The Steelers had 3 compensatory picks in the 7th round. They took the following 3 players: David Paulson, TE, Oregon; Terrence Frederick, CB, Texas A&M; and Kelvin Beachum, Tackle, SMU. These players are normally long shots to the make the team but you can’t rule them out as being a future quality player, given time to develop.
Both Paulson and Beachum visited the Steelers during pre draft interviews.
David Paulson, TE, Oregon
240th overall. 6’3″ 245 lbs. He came to Pittsburgh on a pre draft visit. This will be a tough position to break into with Heath Miller and Leonard Pope on the roster; along with Weslye Saunders and David Johnson but he’ll get his chance to compete.

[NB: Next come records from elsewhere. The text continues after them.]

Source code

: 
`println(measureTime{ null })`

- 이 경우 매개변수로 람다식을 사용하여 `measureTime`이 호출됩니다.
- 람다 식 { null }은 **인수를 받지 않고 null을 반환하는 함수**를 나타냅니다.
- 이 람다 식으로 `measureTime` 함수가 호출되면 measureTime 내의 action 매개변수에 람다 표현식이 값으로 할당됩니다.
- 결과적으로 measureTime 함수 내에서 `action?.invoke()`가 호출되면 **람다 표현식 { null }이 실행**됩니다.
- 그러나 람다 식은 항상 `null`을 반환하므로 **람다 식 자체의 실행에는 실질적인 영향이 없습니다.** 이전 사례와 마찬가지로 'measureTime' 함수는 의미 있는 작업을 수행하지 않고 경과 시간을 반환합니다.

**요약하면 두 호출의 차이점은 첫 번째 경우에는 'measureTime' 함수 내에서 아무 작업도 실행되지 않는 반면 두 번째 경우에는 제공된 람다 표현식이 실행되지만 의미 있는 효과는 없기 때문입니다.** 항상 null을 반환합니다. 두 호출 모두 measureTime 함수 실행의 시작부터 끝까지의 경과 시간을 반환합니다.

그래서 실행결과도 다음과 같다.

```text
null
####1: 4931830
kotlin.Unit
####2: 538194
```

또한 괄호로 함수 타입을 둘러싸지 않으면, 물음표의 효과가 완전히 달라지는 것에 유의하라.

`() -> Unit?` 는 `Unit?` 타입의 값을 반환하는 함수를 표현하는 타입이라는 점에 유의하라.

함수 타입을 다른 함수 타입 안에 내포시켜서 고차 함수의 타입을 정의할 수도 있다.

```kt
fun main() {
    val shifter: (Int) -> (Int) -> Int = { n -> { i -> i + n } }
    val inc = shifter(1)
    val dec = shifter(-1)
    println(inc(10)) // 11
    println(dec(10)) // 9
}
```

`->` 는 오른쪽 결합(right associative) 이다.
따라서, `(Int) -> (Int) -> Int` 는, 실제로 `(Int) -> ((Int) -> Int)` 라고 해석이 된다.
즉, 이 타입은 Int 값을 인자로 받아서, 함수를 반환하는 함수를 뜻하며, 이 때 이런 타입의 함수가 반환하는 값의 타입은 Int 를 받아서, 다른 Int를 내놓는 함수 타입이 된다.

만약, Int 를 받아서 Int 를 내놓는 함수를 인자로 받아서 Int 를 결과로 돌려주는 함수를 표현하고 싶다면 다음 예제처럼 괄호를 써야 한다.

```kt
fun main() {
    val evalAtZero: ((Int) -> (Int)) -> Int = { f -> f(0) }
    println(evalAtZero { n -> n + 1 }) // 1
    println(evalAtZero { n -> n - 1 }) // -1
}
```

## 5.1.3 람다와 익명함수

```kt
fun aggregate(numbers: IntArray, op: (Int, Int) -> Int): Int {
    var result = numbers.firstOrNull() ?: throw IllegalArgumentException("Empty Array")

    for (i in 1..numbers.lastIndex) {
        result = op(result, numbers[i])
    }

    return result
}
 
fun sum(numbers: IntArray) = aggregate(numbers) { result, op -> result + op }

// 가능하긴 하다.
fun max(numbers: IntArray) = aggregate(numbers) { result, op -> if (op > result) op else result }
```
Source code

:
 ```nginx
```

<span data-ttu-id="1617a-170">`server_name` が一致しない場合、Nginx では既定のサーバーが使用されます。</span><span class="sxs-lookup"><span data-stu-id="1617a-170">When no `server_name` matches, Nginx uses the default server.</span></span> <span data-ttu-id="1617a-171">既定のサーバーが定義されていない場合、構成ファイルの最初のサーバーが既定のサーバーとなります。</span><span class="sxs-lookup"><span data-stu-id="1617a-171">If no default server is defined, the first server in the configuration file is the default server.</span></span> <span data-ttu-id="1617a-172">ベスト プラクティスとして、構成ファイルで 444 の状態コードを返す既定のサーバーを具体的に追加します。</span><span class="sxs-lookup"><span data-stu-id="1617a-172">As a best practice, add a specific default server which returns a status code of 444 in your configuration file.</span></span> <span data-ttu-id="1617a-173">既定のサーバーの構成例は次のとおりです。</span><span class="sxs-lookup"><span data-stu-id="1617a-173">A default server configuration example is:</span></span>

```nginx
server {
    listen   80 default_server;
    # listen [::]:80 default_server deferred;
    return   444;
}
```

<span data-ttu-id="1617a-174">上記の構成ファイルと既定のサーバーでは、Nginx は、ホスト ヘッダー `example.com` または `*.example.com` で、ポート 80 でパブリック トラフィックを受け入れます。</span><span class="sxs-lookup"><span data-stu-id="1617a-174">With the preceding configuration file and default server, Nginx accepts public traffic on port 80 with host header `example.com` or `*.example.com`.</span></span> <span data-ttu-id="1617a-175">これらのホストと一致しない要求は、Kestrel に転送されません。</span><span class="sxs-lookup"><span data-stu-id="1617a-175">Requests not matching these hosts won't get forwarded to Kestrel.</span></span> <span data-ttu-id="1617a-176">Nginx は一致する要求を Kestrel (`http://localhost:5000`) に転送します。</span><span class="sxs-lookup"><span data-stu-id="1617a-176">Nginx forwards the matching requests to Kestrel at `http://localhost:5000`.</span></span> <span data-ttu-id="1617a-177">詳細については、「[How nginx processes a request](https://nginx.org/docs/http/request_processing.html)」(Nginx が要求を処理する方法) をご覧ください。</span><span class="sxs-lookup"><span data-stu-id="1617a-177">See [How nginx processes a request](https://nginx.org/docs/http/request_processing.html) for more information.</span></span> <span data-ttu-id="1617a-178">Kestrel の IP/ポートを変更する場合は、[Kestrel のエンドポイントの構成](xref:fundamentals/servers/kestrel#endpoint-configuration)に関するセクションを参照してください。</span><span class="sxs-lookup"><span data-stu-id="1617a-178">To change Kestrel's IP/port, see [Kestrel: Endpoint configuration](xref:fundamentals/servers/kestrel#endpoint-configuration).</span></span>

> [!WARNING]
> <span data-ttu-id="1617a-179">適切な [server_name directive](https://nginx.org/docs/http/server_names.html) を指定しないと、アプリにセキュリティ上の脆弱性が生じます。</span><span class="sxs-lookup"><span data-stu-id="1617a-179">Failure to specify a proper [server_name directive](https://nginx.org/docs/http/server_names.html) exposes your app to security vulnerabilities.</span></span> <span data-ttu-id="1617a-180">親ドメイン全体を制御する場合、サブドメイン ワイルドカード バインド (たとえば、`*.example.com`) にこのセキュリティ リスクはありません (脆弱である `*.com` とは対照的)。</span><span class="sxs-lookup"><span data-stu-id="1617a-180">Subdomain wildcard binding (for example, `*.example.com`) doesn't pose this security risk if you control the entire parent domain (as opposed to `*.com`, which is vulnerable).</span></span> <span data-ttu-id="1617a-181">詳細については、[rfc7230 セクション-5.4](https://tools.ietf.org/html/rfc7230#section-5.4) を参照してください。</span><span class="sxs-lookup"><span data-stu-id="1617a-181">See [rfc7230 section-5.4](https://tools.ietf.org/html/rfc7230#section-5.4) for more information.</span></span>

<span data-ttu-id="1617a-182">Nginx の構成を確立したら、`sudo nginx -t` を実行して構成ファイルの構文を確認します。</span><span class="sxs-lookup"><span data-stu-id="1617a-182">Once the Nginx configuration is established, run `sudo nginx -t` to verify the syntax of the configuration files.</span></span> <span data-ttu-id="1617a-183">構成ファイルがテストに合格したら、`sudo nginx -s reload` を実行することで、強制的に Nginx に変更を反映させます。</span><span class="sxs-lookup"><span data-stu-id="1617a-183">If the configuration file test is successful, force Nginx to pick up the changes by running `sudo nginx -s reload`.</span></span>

Paulson has been a reliable pass-catching tight end for Oregon. He struggles to get open, but he makes plays when the ball is thrown. He has been a consistent and durable starter who has always been capable of keeping the chains moving within the offense. He can make the spectacular catch and has sixth-round talent.
Paulson is athletic, although he doesn’t look the part. He is quick to get into his route and understands to how to play to his strengths. He knows how to lean on linebackers or throw a last-second jab at them to get space. He is decent as a blocker to wall off his defender, something he was asked to do a lot in Oregon’s offense.
Paulson will find it difficult to get open at the next level going up against more athletic linebackers. He is a slow mover who struggles to change direction quickly, which could be dangerous as it will allow linebackers and safeties to recover or undercut his routes.
Terrence Frederick, CB, Texas A&M
5’10″ 187 lbs, 246th overall.Value here in a position the Steelers addressed heavily last year with Cortez Allen and Curtis Brown. Keenan Lewis is also in the mix to start opposite Ike Taylor.
Frederick won’t do well in man to man but in zone coverage, with help he can be an effective player if he can make the squad and develop.
Frederick is an undersized corner who started for Texas A&M and played a variety of roles throughout his career. He is slow-footed, which can be his defining attribute as he struggles off the line playing close in man coverage; he is much more of a zone player. He often has played in the slot in nickel packages in his career, which will help him early on in his transition to the NFL. He gets the most out of his athletic ability by being a smart player who takes good angles on the ball.
Frederick is a very good zone defender who understands angles. He knows how to diagnose plays and watches his man’s hips and then turns his eyes to the quarterback to make breaks when playing zone. This can get him in trouble at times, but he wins more often than not when reacting to the quarterback and breaking on the ball. Frederick is a solid, good-base athlete who plays that way on the edge when supporting the run. Although he is slightly undersized, he likes to throw his body around and won’t just stick on blocks, which is the knock on some undersized corners.
Frederick is not a man-cover corner and would struggle early if put in that situation in the NFL. He is slow-footed and can get blown by off the snap when in man coverage. He is a bit undersized and struggles on the line against bigger receivers. He is inconsistent and almost bashful when playing man coverage. He appears unsure of his speed when running with a receiver down field.
Kelvin Beachum, T, SMU
6’2″ 303 lbs, 248th overall. Has good size and decent feet to pull when needed or get out in front on screen plays. You can never argue with depth on the offensive line, and he’ll fight it out with J. Scott for a backup Tackle position.
Beachum was a redshirt freshman but started every game throughout the rest of his time at SMU. He is undersized compared to most professional offensive tackles, but improved steadily in college, displaying the kind of athletic ability, body control and footwork that will make him a late-round draft pick. Beachum has significant strength deficiencies; his ability to physically develop as a rookie will likely determine whether he’ll have a future in the NFL.
Beachum is very quick off the ball and plays with an obvious sense of urgency. He has a good first step that allows him to get out in front and gain position. When working upfield, he has very impressive short-area quickness and footwork. He is able to adjust against moving linebackers, and he did well in the limited time he spent working in space. Beachum shows smooth, controlled lateral agility when engaging his pass set.
Beachum is a soft prospect. He comes off the ball and moves quickly, but he is not explosive and has a hard time generating push on his man off the snap. He struggles in the run-blocking game, which doesn’t bode well for his development and projected move inside to guard. SMU’s style didn’t offer many chances to show that he can perform in a classic run-blocking scheme, and NFL teams will have to guess whether he can successfully make that positional shift. Beachum is a mirror and patty-cake blocker who was effective and productive at SMU; whether his skills transfer to the NFL is another question.